DocumentBuilder builder;
builder.MoveToHeaderFooter(HeaderFooterType.HeaderPrimary);

The bullets sometimes couldn’t understand as expected, it’s not always happen but it’s really difficult for us to build a perfect one.

Aspose version:
Word: 22.11.0
PDF: 22.11.0
Img:

@loc.nguyen Could you please attach your input, intermediate and output documents here for testing? Unfortunately, it is no possible to analyze the issue without real documents. We will check the issue and provide you more information.

@alexey.noskov Here is the pdf file and word output file. B/c of some private information, I have to censor the PDF file. Sorry for the inconvenience.

test.pdf (162.2 KB)
COMP-593.docx (1.7 MB)

@loc.nguyen Thank you for additional information. Unfortunately, I cannot reproduce the problem on my side. I used the following code for testing:

// Convert PDF to DOCX using Aspose.PDF
Aspose.Pdf.Document pdfDocument = new Aspose.Pdf.Document(@"C:\Temp\in.pdf");
Aspose.Pdf.DocSaveOptions saveOption = new Aspose.Pdf.DocSaveOptions();
saveOption.Format = Aspose.Pdf.DocSaveOptions.DocFormat.DocX;
saveOption.Mode = Aspose.Pdf.DocSaveOptions.RecognitionMode.Textbox;
saveOption.RecognizeBullets = true;
pdfDocument.Save(@"C:\Temp\tmp.docx", saveOption);

// Postprocess DOCX document using Aspose.Words
Aspose.Words.Document doc = new Aspose.Words.Document(@"C:\Temp\tmp.docx");
Aspose.Words.DocumentBuilder builder = new Aspose.Words.DocumentBuilder(doc);
builder.MoveToHeaderFooter(HeaderFooterType.HeaderPrimary);
builder.Write("This is my header");
doc.Save(@"C:\Temp\out.docx");

Is the attached DOCX document produced by Aspose.PDF or is it the document after postprocessing it using Aspose.Words. I do not see the generator name in the attached document.

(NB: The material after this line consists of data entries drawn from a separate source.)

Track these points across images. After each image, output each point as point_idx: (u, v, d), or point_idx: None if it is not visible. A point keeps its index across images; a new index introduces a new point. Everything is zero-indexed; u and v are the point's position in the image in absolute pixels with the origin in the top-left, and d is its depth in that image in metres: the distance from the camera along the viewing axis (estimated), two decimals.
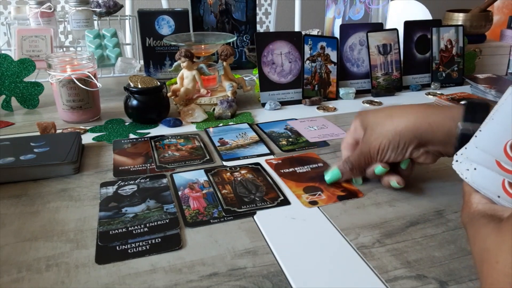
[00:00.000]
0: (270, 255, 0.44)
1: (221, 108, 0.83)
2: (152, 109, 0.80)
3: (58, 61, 0.79)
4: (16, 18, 1.10)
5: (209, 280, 0.41)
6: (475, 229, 0.37)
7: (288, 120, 0.83)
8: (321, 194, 0.56)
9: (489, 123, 0.39)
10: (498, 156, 0.37)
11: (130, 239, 0.47)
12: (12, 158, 0.61)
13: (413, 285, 0.40)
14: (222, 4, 1.13)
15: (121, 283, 0.41)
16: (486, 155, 0.38)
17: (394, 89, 0.99)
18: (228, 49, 0.87)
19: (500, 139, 0.37)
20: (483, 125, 0.40)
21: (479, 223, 0.37)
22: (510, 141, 0.37)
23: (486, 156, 0.38)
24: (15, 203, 0.54)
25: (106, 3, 1.09)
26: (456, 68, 1.05)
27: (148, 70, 1.08)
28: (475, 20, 1.16)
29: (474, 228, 0.38)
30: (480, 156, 0.39)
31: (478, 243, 0.36)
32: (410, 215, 0.51)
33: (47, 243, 0.46)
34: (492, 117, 0.39)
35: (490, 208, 0.38)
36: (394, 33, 0.99)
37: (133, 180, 0.59)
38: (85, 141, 0.73)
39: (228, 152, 0.69)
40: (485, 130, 0.39)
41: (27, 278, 0.41)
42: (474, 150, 0.40)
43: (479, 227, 0.37)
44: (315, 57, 0.93)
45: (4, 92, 0.87)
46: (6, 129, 0.80)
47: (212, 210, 0.52)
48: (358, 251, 0.45)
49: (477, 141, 0.40)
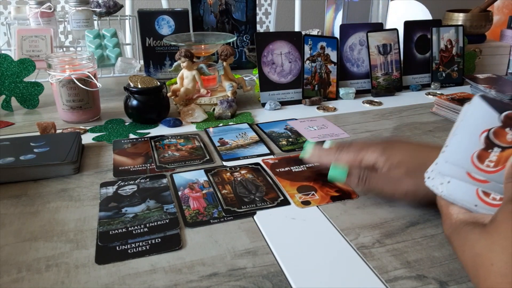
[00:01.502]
0: (270, 255, 0.44)
1: (221, 108, 0.83)
2: (152, 109, 0.80)
3: (58, 61, 0.79)
4: (16, 18, 1.10)
5: (209, 280, 0.41)
6: (461, 237, 0.38)
7: (288, 120, 0.83)
8: (314, 194, 0.56)
9: (453, 137, 0.41)
10: (468, 168, 0.39)
11: (130, 239, 0.47)
12: (12, 158, 0.61)
13: (413, 285, 0.40)
14: (222, 4, 1.13)
15: (121, 283, 0.41)
16: (457, 168, 0.40)
17: (394, 89, 0.99)
18: (228, 49, 0.87)
19: (467, 151, 0.39)
20: (448, 140, 0.42)
21: (464, 231, 0.38)
22: (476, 151, 0.39)
23: (457, 169, 0.40)
24: (15, 203, 0.54)
25: (106, 3, 1.09)
26: (456, 68, 1.05)
27: (148, 70, 1.08)
28: (475, 20, 1.16)
29: (460, 237, 0.38)
30: (452, 169, 0.40)
31: (467, 251, 0.37)
32: (410, 215, 0.51)
33: (47, 243, 0.46)
34: (455, 132, 0.41)
35: (471, 216, 0.39)
36: (394, 33, 0.99)
37: (133, 180, 0.59)
38: (85, 141, 0.73)
39: (228, 152, 0.69)
40: (451, 145, 0.41)
41: (27, 278, 0.41)
42: (444, 164, 0.41)
43: (466, 235, 0.37)
44: (315, 57, 0.93)
45: (4, 92, 0.87)
46: (6, 129, 0.80)
47: (212, 210, 0.52)
48: (358, 251, 0.45)
49: (446, 156, 0.41)
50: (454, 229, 0.39)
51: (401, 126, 0.80)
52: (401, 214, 0.52)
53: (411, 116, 0.85)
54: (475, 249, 0.36)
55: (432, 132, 0.77)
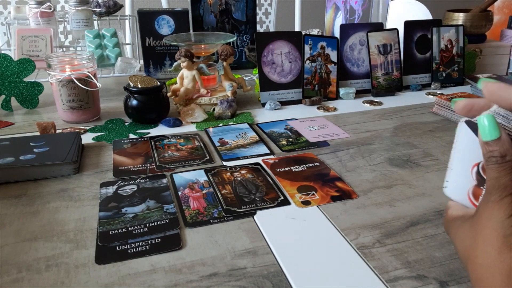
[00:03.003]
0: (270, 255, 0.44)
1: (221, 108, 0.83)
2: (152, 109, 0.80)
3: (58, 61, 0.79)
4: (16, 18, 1.10)
5: (209, 280, 0.41)
6: (454, 232, 0.38)
7: (288, 120, 0.83)
8: (314, 194, 0.56)
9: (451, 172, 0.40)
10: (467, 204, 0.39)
11: (130, 239, 0.47)
12: (12, 158, 0.61)
13: (413, 285, 0.40)
14: (222, 4, 1.13)
15: (121, 283, 0.40)
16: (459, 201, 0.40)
17: (394, 89, 0.99)
18: (228, 49, 0.87)
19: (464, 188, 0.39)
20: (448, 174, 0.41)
21: (455, 225, 0.38)
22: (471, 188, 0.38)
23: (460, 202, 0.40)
24: (15, 203, 0.54)
25: (106, 3, 1.09)
26: (456, 68, 1.05)
27: (148, 70, 1.08)
28: (475, 20, 1.16)
29: (453, 232, 0.38)
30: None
31: (459, 244, 0.37)
32: (410, 215, 0.51)
33: (47, 243, 0.46)
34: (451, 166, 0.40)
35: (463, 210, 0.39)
36: (394, 33, 0.99)
37: (133, 180, 0.59)
38: (85, 141, 0.73)
39: (228, 152, 0.69)
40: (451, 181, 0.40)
41: (27, 278, 0.41)
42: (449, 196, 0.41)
43: (457, 229, 0.38)
44: (315, 57, 0.93)
45: (4, 92, 0.87)
46: (6, 129, 0.80)
47: (212, 210, 0.52)
48: (358, 251, 0.45)
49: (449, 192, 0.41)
50: (448, 225, 0.40)
51: (401, 126, 0.80)
52: (401, 214, 0.52)
53: (411, 116, 0.85)
54: (465, 243, 0.36)
55: (432, 132, 0.77)
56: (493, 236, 0.33)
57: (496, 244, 0.33)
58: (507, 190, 0.33)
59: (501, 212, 0.33)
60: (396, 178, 0.60)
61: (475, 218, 0.35)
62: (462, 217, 0.38)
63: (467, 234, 0.36)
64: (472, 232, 0.35)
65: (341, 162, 0.65)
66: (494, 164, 0.34)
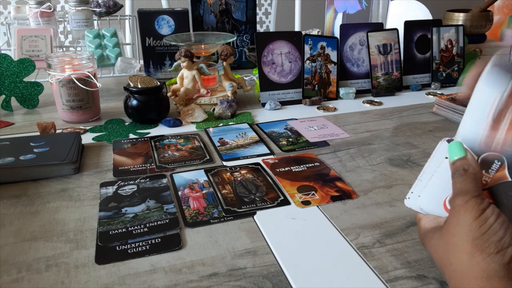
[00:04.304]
0: (270, 255, 0.44)
1: (221, 108, 0.83)
2: (152, 109, 0.80)
3: (58, 61, 0.79)
4: (16, 18, 1.10)
5: (209, 280, 0.41)
6: (428, 244, 0.39)
7: (288, 120, 0.83)
8: (314, 194, 0.56)
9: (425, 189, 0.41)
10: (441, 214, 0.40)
11: (130, 239, 0.47)
12: (12, 158, 0.61)
13: (413, 285, 0.40)
14: (222, 4, 1.13)
15: (121, 283, 0.40)
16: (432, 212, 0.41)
17: (394, 89, 0.99)
18: (228, 49, 0.87)
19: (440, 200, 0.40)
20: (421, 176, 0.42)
21: (428, 238, 0.39)
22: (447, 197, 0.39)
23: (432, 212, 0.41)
24: (15, 203, 0.54)
25: (106, 3, 1.09)
26: (456, 68, 1.05)
27: (148, 70, 1.08)
28: (475, 20, 1.16)
29: (427, 244, 0.39)
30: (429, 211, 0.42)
31: (434, 255, 0.38)
32: (410, 215, 0.51)
33: (46, 243, 0.46)
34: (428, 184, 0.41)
35: (435, 221, 0.40)
36: (394, 33, 0.99)
37: (133, 180, 0.59)
38: (85, 141, 0.73)
39: (228, 152, 0.69)
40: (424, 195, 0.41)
41: (26, 278, 0.41)
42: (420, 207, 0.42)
43: (430, 241, 0.39)
44: (315, 57, 0.93)
45: (4, 92, 0.87)
46: (6, 129, 0.80)
47: (212, 210, 0.52)
48: (358, 251, 0.45)
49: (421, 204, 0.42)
50: (423, 238, 0.41)
51: (401, 126, 0.80)
52: (401, 214, 0.52)
53: (411, 116, 0.85)
54: (438, 253, 0.37)
55: (432, 132, 0.77)
56: (463, 242, 0.34)
57: (467, 249, 0.33)
58: (470, 194, 0.35)
59: (467, 215, 0.34)
60: (396, 178, 0.60)
61: (445, 227, 0.36)
62: (433, 229, 0.39)
63: (439, 244, 0.37)
64: (444, 242, 0.36)
65: (341, 162, 0.65)
66: (459, 177, 0.36)
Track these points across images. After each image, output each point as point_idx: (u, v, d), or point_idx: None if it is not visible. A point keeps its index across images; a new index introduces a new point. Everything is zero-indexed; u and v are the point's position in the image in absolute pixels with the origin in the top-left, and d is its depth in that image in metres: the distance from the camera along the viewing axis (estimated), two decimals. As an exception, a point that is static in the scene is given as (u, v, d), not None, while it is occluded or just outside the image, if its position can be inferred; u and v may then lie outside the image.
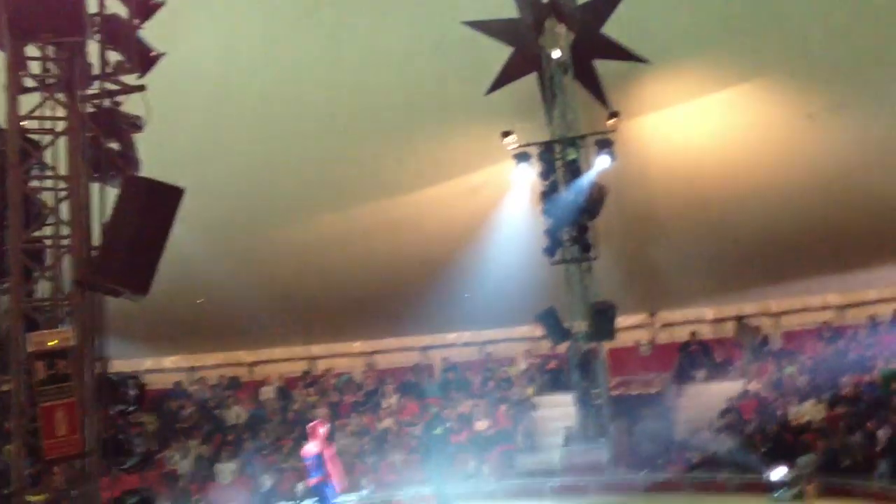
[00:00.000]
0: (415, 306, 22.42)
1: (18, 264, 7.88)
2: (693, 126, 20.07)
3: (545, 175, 19.12)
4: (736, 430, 18.32)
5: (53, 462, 7.51)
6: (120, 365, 8.68)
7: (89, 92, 8.34)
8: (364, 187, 20.59)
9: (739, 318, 22.36)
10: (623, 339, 21.65)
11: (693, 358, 22.04)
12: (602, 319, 18.56)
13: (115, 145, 8.57)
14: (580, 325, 19.19)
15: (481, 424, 21.25)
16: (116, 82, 8.54)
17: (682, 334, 23.35)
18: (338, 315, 23.36)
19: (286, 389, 23.76)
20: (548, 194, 19.08)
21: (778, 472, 15.77)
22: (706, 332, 23.31)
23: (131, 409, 8.45)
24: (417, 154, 20.16)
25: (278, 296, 21.69)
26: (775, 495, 15.58)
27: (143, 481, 15.78)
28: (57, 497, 7.71)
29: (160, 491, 17.66)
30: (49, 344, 7.41)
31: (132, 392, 8.25)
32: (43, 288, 8.25)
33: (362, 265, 21.81)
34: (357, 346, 25.78)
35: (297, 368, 25.04)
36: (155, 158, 9.03)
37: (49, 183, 8.32)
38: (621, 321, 20.16)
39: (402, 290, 22.02)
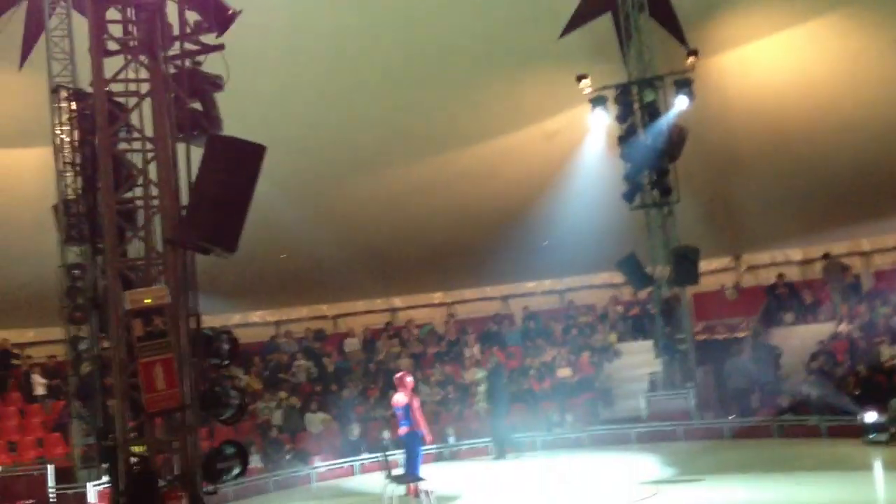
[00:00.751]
0: (494, 255, 22.45)
1: (112, 225, 8.09)
2: (775, 61, 19.42)
3: (622, 118, 18.75)
4: (827, 373, 17.93)
5: (154, 415, 7.76)
6: (210, 321, 8.87)
7: (170, 53, 8.44)
8: (440, 138, 20.55)
9: (828, 258, 21.73)
10: (707, 284, 21.32)
11: (780, 300, 21.59)
12: (685, 264, 18.25)
13: (197, 105, 8.67)
14: (662, 271, 18.92)
15: (564, 372, 21.27)
16: (196, 42, 8.63)
17: (768, 277, 22.87)
18: (418, 266, 23.54)
19: (370, 341, 24.12)
20: (625, 138, 18.72)
21: (870, 415, 15.43)
22: (794, 273, 22.76)
23: (225, 362, 8.67)
24: (492, 102, 19.99)
25: (359, 249, 21.95)
26: (868, 438, 15.26)
27: (237, 432, 16.41)
28: (158, 448, 7.98)
29: (254, 441, 18.23)
30: (145, 301, 7.62)
31: (225, 346, 8.44)
32: (136, 248, 8.48)
33: (441, 216, 21.87)
34: (438, 296, 25.95)
35: (380, 320, 25.36)
36: (234, 117, 9.13)
37: (136, 145, 8.49)
38: (705, 265, 19.83)
39: (481, 239, 22.04)
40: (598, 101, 18.98)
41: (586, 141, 20.47)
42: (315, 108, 18.94)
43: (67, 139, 15.72)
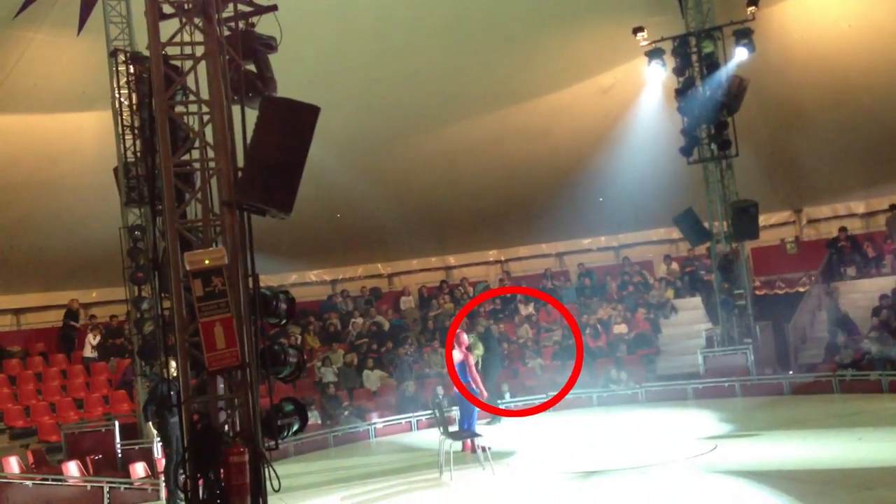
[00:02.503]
0: (549, 212, 22.37)
1: (170, 188, 8.20)
2: (837, 9, 18.88)
3: (680, 71, 18.37)
4: (889, 328, 17.59)
5: (215, 373, 7.90)
6: (267, 280, 9.00)
7: (224, 15, 8.46)
8: (492, 95, 20.42)
9: (894, 210, 21.17)
10: (766, 238, 20.99)
11: (842, 254, 21.16)
12: (744, 218, 17.96)
13: (251, 67, 8.70)
14: (720, 226, 18.65)
15: (619, 329, 21.19)
16: (249, 3, 8.63)
17: (829, 230, 22.44)
18: (472, 224, 23.56)
19: (425, 299, 24.27)
20: (683, 91, 18.35)
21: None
22: (856, 226, 22.28)
23: (283, 321, 8.78)
24: (545, 58, 19.76)
25: (413, 207, 22.03)
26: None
27: (296, 390, 16.70)
28: (220, 406, 8.14)
29: (313, 398, 18.57)
30: (204, 263, 7.73)
31: (283, 305, 8.54)
32: (194, 209, 8.58)
33: (495, 173, 21.81)
34: (492, 254, 25.99)
35: (434, 278, 25.49)
36: (288, 78, 9.15)
37: (193, 108, 8.56)
38: (764, 219, 19.54)
39: (535, 196, 21.96)
40: (654, 53, 18.62)
41: (642, 95, 20.15)
42: (368, 67, 18.92)
43: (126, 102, 15.95)
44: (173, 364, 12.94)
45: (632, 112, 20.47)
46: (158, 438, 13.67)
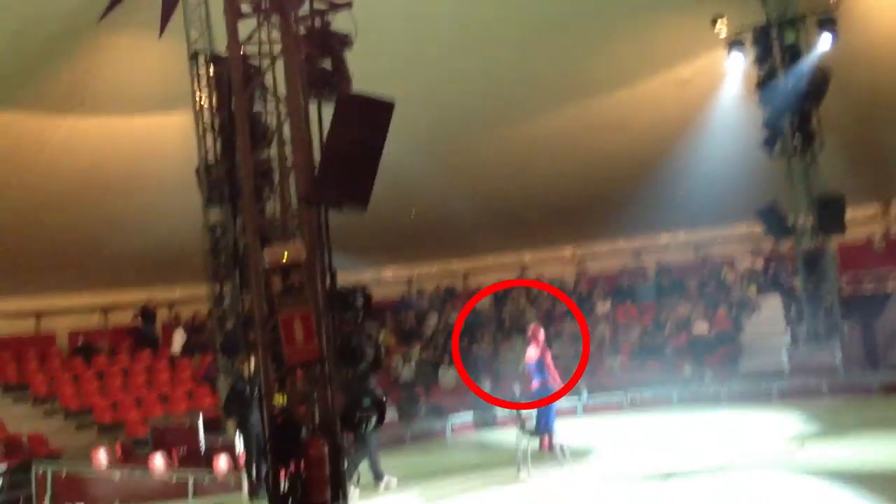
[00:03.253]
0: (625, 209, 22.04)
1: (250, 184, 8.35)
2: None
3: (761, 61, 17.95)
4: None
5: (294, 367, 8.01)
6: (343, 278, 9.03)
7: (300, 13, 8.56)
8: (567, 89, 20.21)
9: None
10: (854, 234, 20.25)
11: (934, 250, 20.39)
12: (829, 213, 17.46)
13: (327, 64, 8.79)
14: (805, 220, 18.11)
15: (700, 328, 20.75)
16: (325, 1, 8.72)
17: (920, 225, 21.65)
18: (547, 221, 23.38)
19: (500, 296, 24.19)
20: (765, 82, 17.92)
21: None
22: (950, 221, 21.44)
23: (360, 317, 8.85)
24: (621, 51, 19.47)
25: (488, 204, 21.96)
26: None
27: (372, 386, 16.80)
28: (300, 399, 8.24)
29: (389, 395, 18.67)
30: (283, 258, 7.83)
31: (360, 301, 8.62)
32: (273, 206, 8.71)
33: (569, 169, 21.59)
34: (567, 251, 25.76)
35: (509, 276, 25.38)
36: (362, 74, 9.20)
37: (271, 105, 8.68)
38: (851, 214, 18.84)
39: (611, 192, 21.67)
40: (734, 43, 18.24)
41: (722, 87, 19.71)
42: (443, 63, 18.88)
43: (206, 104, 16.25)
44: (251, 362, 13.25)
45: (711, 104, 20.04)
46: (239, 434, 13.91)
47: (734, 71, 19.18)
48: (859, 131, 20.26)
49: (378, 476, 12.38)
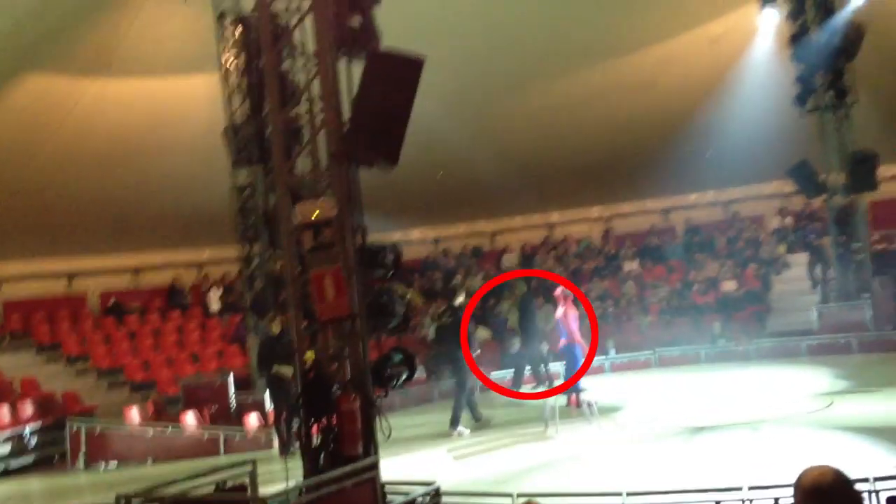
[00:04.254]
0: (654, 168, 21.87)
1: (280, 142, 8.36)
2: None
3: (794, 16, 17.63)
4: None
5: (325, 323, 8.06)
6: (371, 238, 9.04)
7: (329, -31, 8.50)
8: (597, 48, 19.98)
9: None
10: (886, 191, 19.97)
11: (968, 207, 20.08)
12: (862, 169, 17.25)
13: (356, 21, 8.73)
14: (837, 178, 17.91)
15: (728, 285, 20.68)
16: (353, -44, 8.65)
17: (954, 182, 21.25)
18: (574, 181, 23.25)
19: (528, 256, 24.18)
20: (798, 37, 17.63)
21: None
22: (984, 176, 21.04)
23: (390, 273, 8.88)
24: (651, 7, 19.19)
25: (516, 164, 21.85)
26: None
27: (400, 343, 16.93)
28: (331, 355, 8.31)
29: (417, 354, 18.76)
30: (314, 214, 7.86)
31: (390, 257, 8.64)
32: (303, 164, 8.72)
33: (597, 129, 21.42)
34: (595, 211, 25.66)
35: (537, 236, 25.36)
36: (391, 31, 9.14)
37: (300, 63, 8.67)
38: (884, 171, 18.62)
39: (639, 151, 21.49)
40: (766, -1, 17.90)
41: (754, 43, 19.40)
42: (471, 21, 18.73)
43: (233, 64, 16.25)
44: (277, 321, 13.46)
45: (743, 61, 19.76)
46: (270, 391, 14.11)
47: (766, 27, 18.87)
48: (893, 87, 19.90)
49: (477, 418, 13.58)
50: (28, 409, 16.63)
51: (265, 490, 7.93)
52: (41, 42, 16.59)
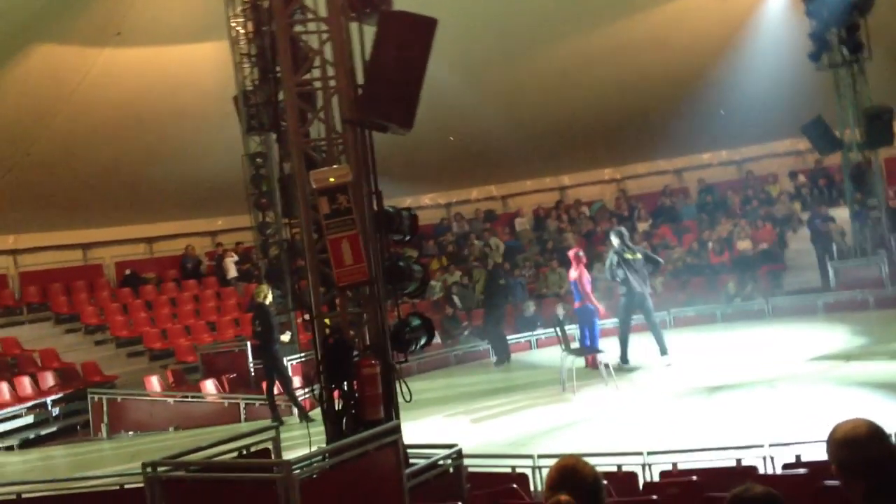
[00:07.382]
0: (666, 128, 21.72)
1: (293, 107, 8.28)
2: None
3: (807, -30, 17.35)
4: None
5: (344, 288, 8.06)
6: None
7: (339, -69, 8.38)
8: (605, 8, 19.72)
9: None
10: (902, 146, 19.85)
11: None
12: (877, 125, 17.07)
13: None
14: (852, 134, 17.75)
15: (743, 244, 20.60)
16: (363, -82, 8.53)
17: (971, 136, 21.01)
18: (586, 142, 23.12)
19: (540, 219, 24.14)
20: (812, -8, 17.34)
21: None
22: None
23: (407, 237, 8.87)
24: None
25: (526, 127, 21.73)
26: None
27: (416, 308, 16.98)
28: (350, 320, 8.31)
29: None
30: (329, 180, 7.82)
31: (406, 221, 8.61)
32: (316, 129, 8.66)
33: (609, 89, 21.23)
34: (607, 172, 25.55)
35: (549, 199, 25.27)
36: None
37: (311, 27, 8.58)
38: (899, 126, 18.41)
39: (651, 111, 21.32)
40: (779, -47, 17.61)
41: (766, -1, 19.17)
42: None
43: (243, 31, 16.15)
44: (266, 290, 13.65)
45: (755, 17, 19.50)
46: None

The docx file is the document after post processing it using Aspose.Words. It’s not always happen as I told you, there are some ratios happening with this issue and I don’t know how to fix it.

@loc.nguyen Unfortunately, I cannot reproduce the problem on my side. Could you please attach the DOCX document produced by Aspose.Pdf on your side, before postprocessing it using Aspose.Words?

Sorry for my bad, I found the place where the issue belongs.
Based on this thread, the font style was read as “UDVTBH+Symbol”. Hence, I converted the style formatting for the Bullets to “Symbol”. However, it couldn’t understand the formatting named “Symbol” so it didn’t appear as expected. When I tried to edit from “Symbol” to “Ymbol”, it worked as expected. I’m not really sure why it causes that problem, could you please help me investigate it?

Aspose ref: Why the font-family is some string+ArialMT when extract PDF to HTML?

Image while setting font for the bullets:

Image result when the font is “Symbol”

Image when I edit the formatting to “ymbol”

The word output file
Bullets Issue.docx (1.7 MB)

@loc.nguyen This looks like a known peculiarity - Windows “Symbol” font is a symbolic font (like “Webdings”, “Wingdings”, etc.) which uses Unicode PUA. MacOS or Linux “Symbol” font on the other hand is a proper Unicode font (for example Greek characters are in the U+0370…U+03FF Greek and Coptic block). So these fonts are incompatible and Mac/Linux “Symbol” font cannot be used instead of Windows “Symbol” without additional actions. In your particular case the bullet is represented as U+2022, but in Windows “Symbol” it is PUA U+F0B7 (or U+00B7 which also can be used in MS Word for symbolic fonts). So you should change U+2022 character to U+00B7:

Document doc = new Document(@"C:\Temp\in.docx");

List<Run> items = doc.GetChildNodes(NodeType.Run, true).Cast<Run>()
    .Where(r => r.Font.Name == "Symbol").ToList();

foreach (Run r in items)
{
    if (r.Text == "\x2022")
        r.Text = "\x00b7";
}

doc.Save(@"C:\Temp\out.docx");

Thank you for your support. It seems my issue has been fixed but I still have one more question: is your code suggested above will work well for both MacOS/Linux and Windows devices?

@loc.nguyen I am afraid, there is no universal solution for MacOS/Linux and Windows devices due to the peculiarities of “Symbol” fonts on different platforms I have mentioned in my previous answer.
To get identical result on different platforms, you can embed fonts into the documents, but this will dramatically increase the documents size.